Human Organs, Transplantation, and the Market

Mark J. Cherry

Medical / Ethics

During the past ten years over 4,600 people have died annually in the United States while waiting for organ transplants. In 2003, 83,000 patients waited for transplantation--but only 20,000 patients received them. While everyone seems to agree that this is a national tragedy, bold initiatives to address the problem--such as creating a fee-based and regulated market for organ transplantation--have been fiercely rejected by the federal government and the medical community. But why? If most Americans accept the notion that the market is the most efficient means to distribute resources, why should body parts be exempt? Bioethicist Mark Cherry contends that not only is the market a legitimate means to distribute body parts, but that this approach is actually more just--and more compatible with many Western religious and philosophical traditions--than the current charity-based system now in place.
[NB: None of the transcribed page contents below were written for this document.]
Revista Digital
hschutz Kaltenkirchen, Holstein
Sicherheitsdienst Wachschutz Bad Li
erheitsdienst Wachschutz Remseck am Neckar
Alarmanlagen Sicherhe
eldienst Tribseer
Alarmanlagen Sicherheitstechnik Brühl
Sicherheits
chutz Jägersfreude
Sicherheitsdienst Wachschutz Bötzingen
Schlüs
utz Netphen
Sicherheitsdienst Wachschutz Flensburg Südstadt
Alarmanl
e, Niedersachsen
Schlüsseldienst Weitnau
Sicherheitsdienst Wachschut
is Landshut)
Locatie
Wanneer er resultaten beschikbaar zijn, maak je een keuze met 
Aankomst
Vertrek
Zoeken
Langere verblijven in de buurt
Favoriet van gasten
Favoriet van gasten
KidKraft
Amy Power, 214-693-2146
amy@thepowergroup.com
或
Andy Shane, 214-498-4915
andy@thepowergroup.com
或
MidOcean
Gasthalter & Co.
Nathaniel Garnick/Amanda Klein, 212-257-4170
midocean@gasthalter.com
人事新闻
Cherry carefully examines arguments against a market for body parts, made by such figures as John Locke and Immanuel Kant and Thomas Aquinas, and shows these claims to be steeped in myth, oversimplification, and bad logic. Taking his cue from the philosopher Robert Nozick, Cherry contends that in regard to body parts such core values as equality, liberty, altruism, social solidarity, human dignity, and, ultimately, improved health care are more successfully supported by a market rather than through its prohibition. Rather than focus on the purported human exploitation and "moral repugnance" of selling organs, he says, we should focus on saving lives.